It finally looks as if colleges will get the Government off their backs. The message from Bill Rammell, higher education minister, is simple: hit the new performance targets and we will leave you be.
He sees a time - maybe within two years - when the best-performing colleges will have the equivalent of university status. Free to negotiate deals and work out their own futures, they will no longer have ministers and their entourage of inspectors, examiners and quality assessors breathing down their necks every minute of the day.
In truth, only a minority of colleges is likely to reach such a nirvana by the Government's target date of spring 2009. That is when all colleges will be graded for the first time under performance criteria in the new Framework for Excellence, published this week. But it is clear that ministers are just as desperate to off-load the burden as colleges are to be free.
Labour ministers became masters of micromanagement over the past 10 years.
It is typical of left-of-centre governments to do this. But the bureaucracy proved too costly and time consuming and now has to be dismantled - but not until colleges prove their right to full independence.
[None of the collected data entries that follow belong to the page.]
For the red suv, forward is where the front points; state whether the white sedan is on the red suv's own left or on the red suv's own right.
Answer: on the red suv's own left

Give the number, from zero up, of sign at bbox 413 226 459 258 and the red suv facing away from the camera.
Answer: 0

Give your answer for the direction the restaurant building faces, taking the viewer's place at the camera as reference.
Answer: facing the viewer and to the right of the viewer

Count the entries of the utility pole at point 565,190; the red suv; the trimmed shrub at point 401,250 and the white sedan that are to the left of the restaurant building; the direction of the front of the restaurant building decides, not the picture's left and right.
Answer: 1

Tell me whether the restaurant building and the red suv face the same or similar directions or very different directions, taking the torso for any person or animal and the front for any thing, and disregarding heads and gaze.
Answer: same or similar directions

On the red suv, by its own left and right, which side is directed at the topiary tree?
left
The mechanisms are gradually being put in place. First, the lighter-touch inspections for the best are already happening, then, the handing over of self-regulation to colleges (FE Focus, March 16). Now, the final reform - a bonfire of the performance measures leaving just three areas: responsiveness, efficiency and financial control.
If colleges fail to take advantage of what is on offer, they will have only themselves to blame. And, if ever they doubted it, this time ministers really are on their side.